In sharp contrast to his previous accolades, Latchford is currently the subject of a civil complaint files by the U.S. attorney’s office. Federal lawyers state that Latchford, referred to in proceedings as “the Collector,” bought a 10th century Khmer warrior statue known as the Duryodhana in the 1970s knowing that it had been looted from a temple during the Cambodian civil war.

While Latchford denies ever having owned the work, court papers claim that he purchased the statue from a Thai dealer who acquired the work from an organized looting network. Allegedly, Latchford then helped get the piece into Britain by concealing what was actually being shipped. Upon its arrival to the U.K., the auction house Spink & Son sold the statue to a Belgian collector in 1975. The collector’s widow is the Duryodhana’s current owner.
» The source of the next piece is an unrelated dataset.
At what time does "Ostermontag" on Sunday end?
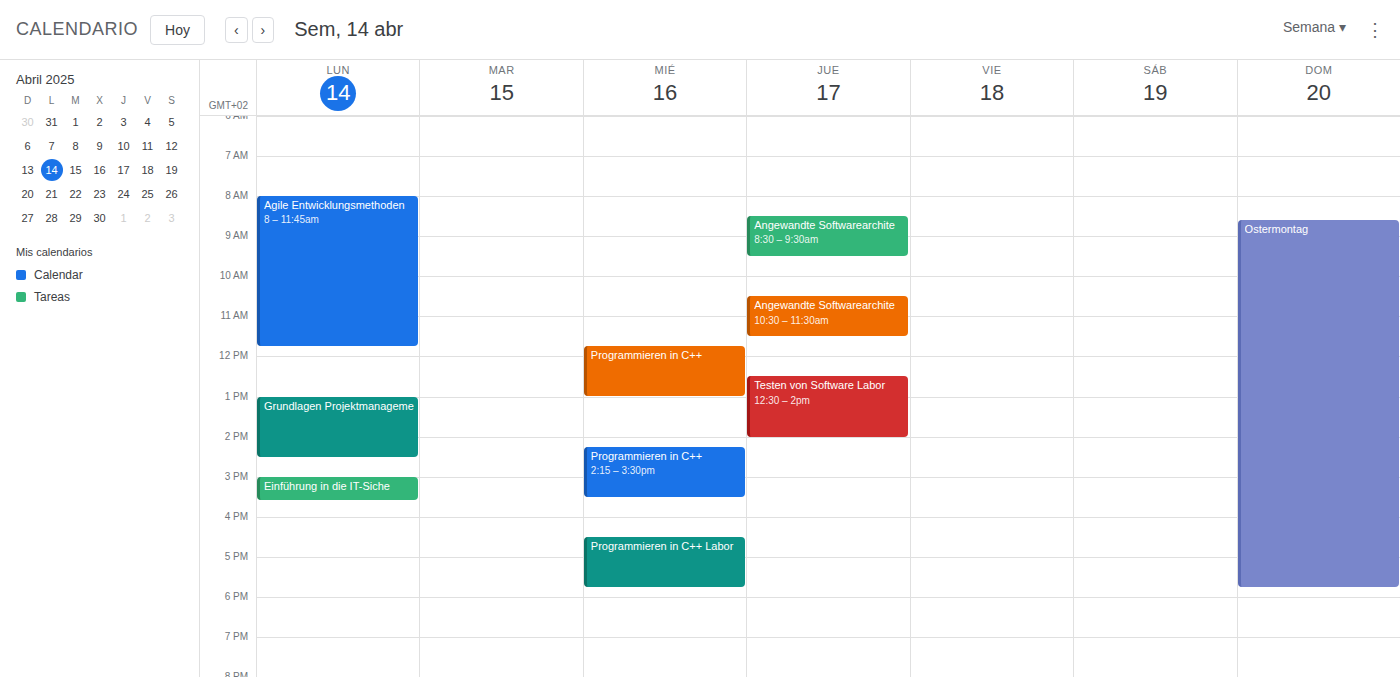
5:45 PM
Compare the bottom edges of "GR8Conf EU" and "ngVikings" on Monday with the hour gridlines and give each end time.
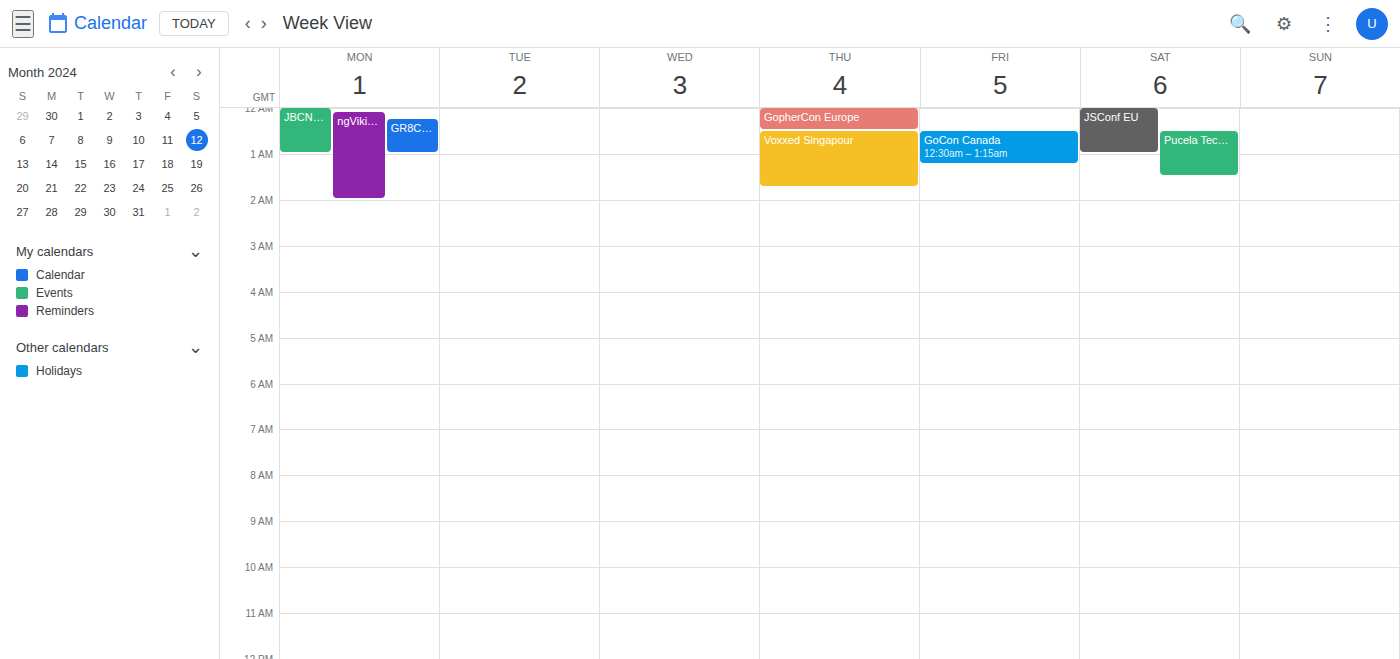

The widow approached Sotheby’s New York in 2010, hoping to sell the 500-pound sandstone statue. However, the sale was put on hold because of objections from the Cambodian government. While lawyers are hoping to return the work to Cambodia, the auction house still plans on selling the treasure, stating that there is no evidence to prove that the statue was looted or that it is the property of the Cambodian government.

Latchford has been collecting Cambodian antiquities for over 55 years and has donated many works to well-known institutions, including the National Museum in Phnom Penh and the Metropolitan Museum of Art. A judge is expected to rule on the Duryodhana case within the next few months.